A magnetic biomass/MOF composite as a functional material for the oxidative removal of tetracycline: Degradation mechanism and toxicity study

Nitrogen doped magnetic biomass materials offers unique advantages for wastewater remediation processes. In this study, the mechanisms underlying activation of peroxydisulfate (PS) using a magnetic biomass/MOF composite (MPN@NH2-MIL-101(Fe)) endowed with nitrogen atoms for the removal of tetracyclines (TC) from wastewater was investigated. Results of the study proved the significant role of nitrogen atoms in enhancing the degradation efficiency due to the non-radical degradation pathway. Quenching experiments and electron paramagnetic resonance (EPR) investigations indicated that singlet oxygen (1O2), hydroxyl (HO•) and sulfate (SO4•-) radicals were responsible for the catalytic degradation of TC albeit the chemisorption process may also occur simultaneously. In addition, MPN@NH2-MIL-101 (Fe) was found to have good biocompatibility and a good mineralization efficiency resulting in benign intermediates as was confirmed by the significant improvement in the cytotoxicity of TC treated effluents towards human embryonic kidney (HEK) cells.

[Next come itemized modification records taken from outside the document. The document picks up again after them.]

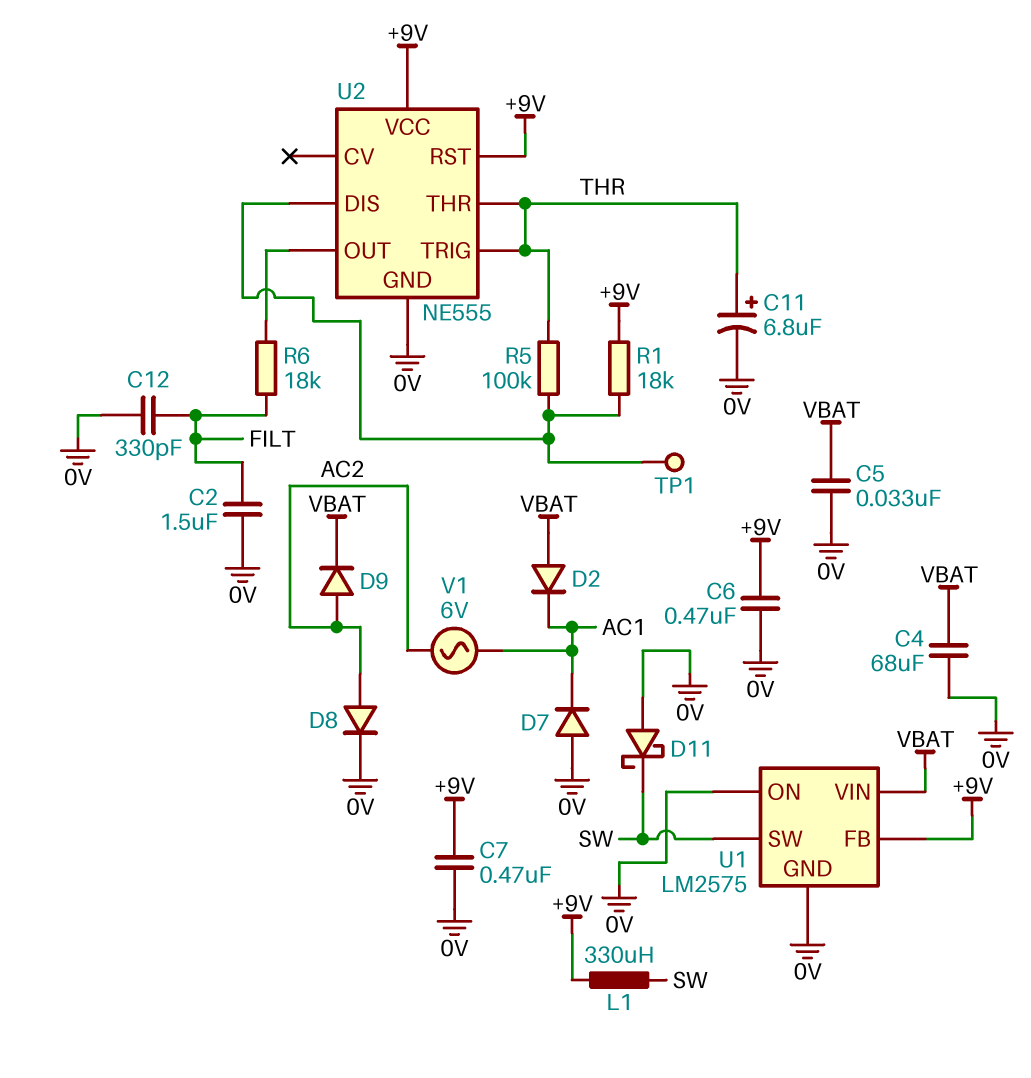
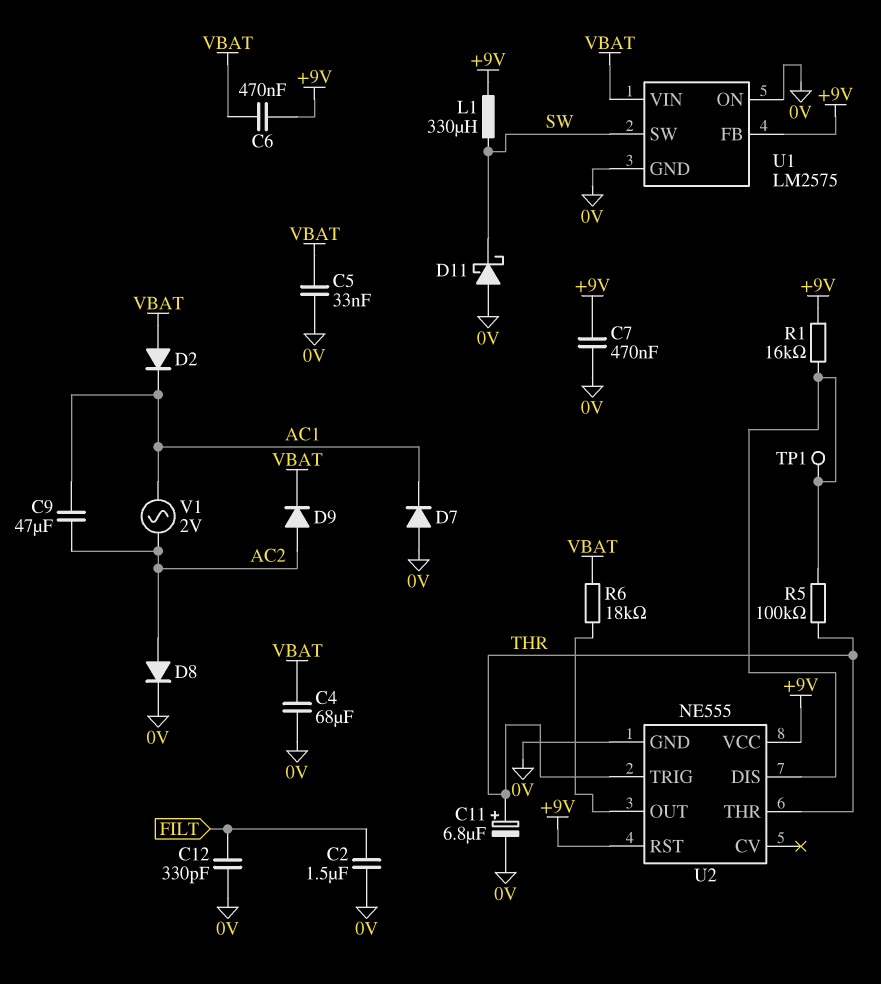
C6: 470nF (+9V, 0V) -> 470nF (+9V, VBAT)
C9: none -> 47uF (AC1, AC2)
R1: 18k (+9V, U2/DIS) -> 16k (+9V, U2/DIS)
R6: 18k (FILT, U2/OUT) -> 18k (U2/OUT, VBAT)
V1: AC 6V (AC1, AC2) -> AC 2V (AC1, AC2)

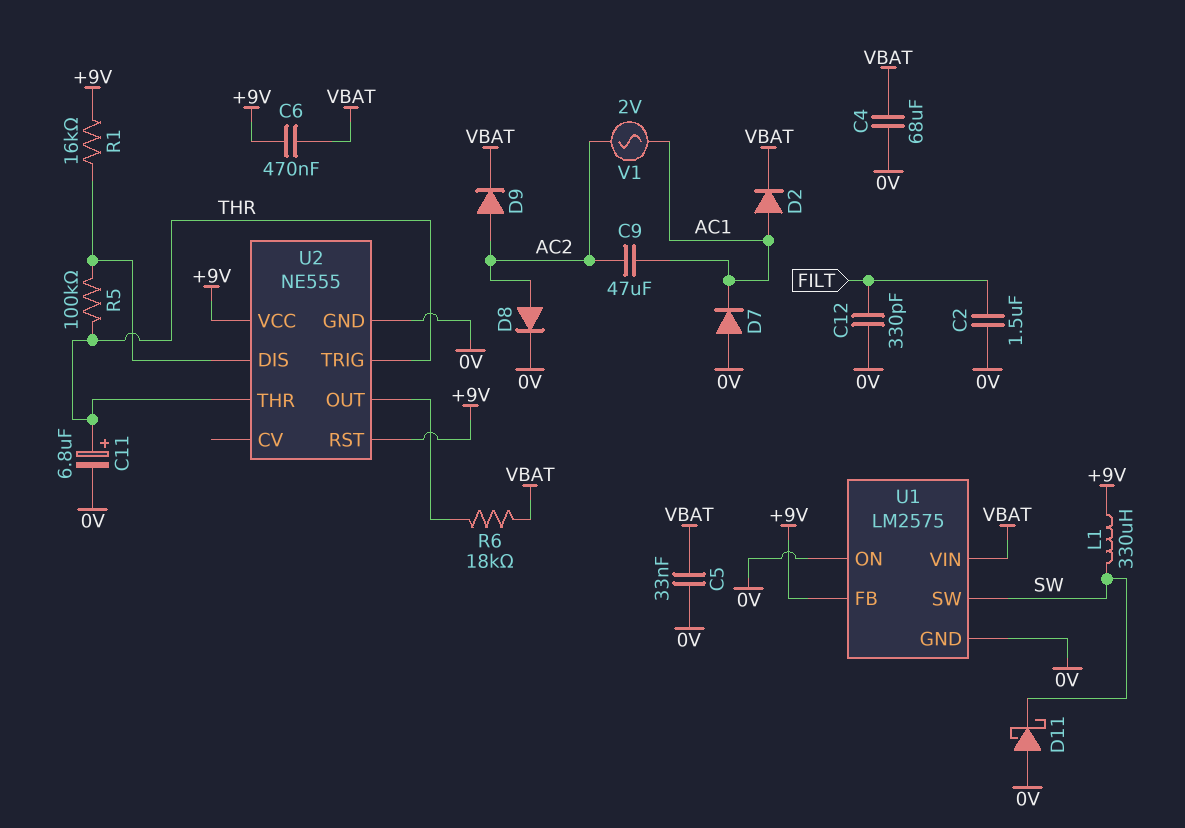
C7: 470nF (+9V, 0V) -> none
D2: diode (A VBAT, K AC1) -> diode (A AC1, K VBAT)
TP1: test point (U2/DIS) -> none

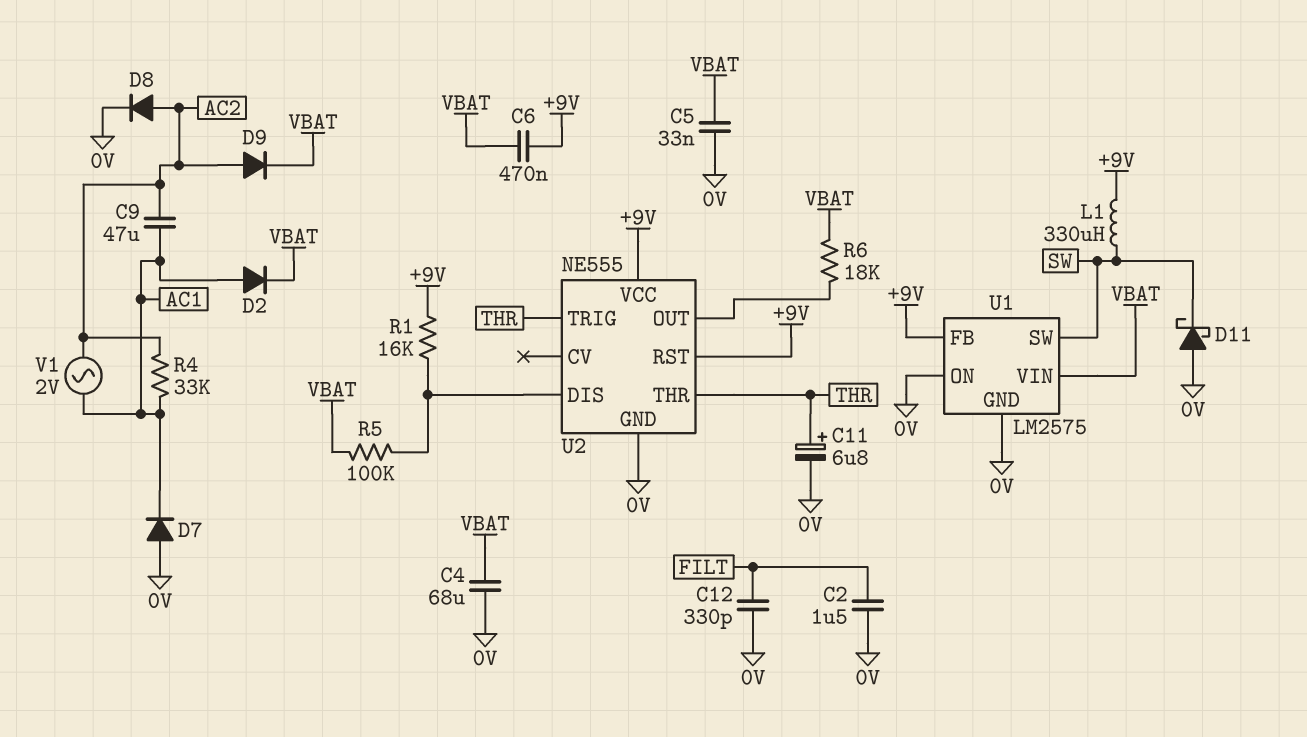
R4: none -> 33k (AC1, AC2)
R5: 100k (THR, U2/DIS) -> 100k (U2/DIS, VBAT)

MPN@NH2-MIL-101(Fe)/PS system exhibited an ultra-fast (5 min) and appreciable degradation efficiency towards TC in real water samples albeit this was dependent on the water matrix. These properties coupled with the low cost involved in its development as recorded from the cost analysis may corroborate its economic feasibility and prospects for practical applications.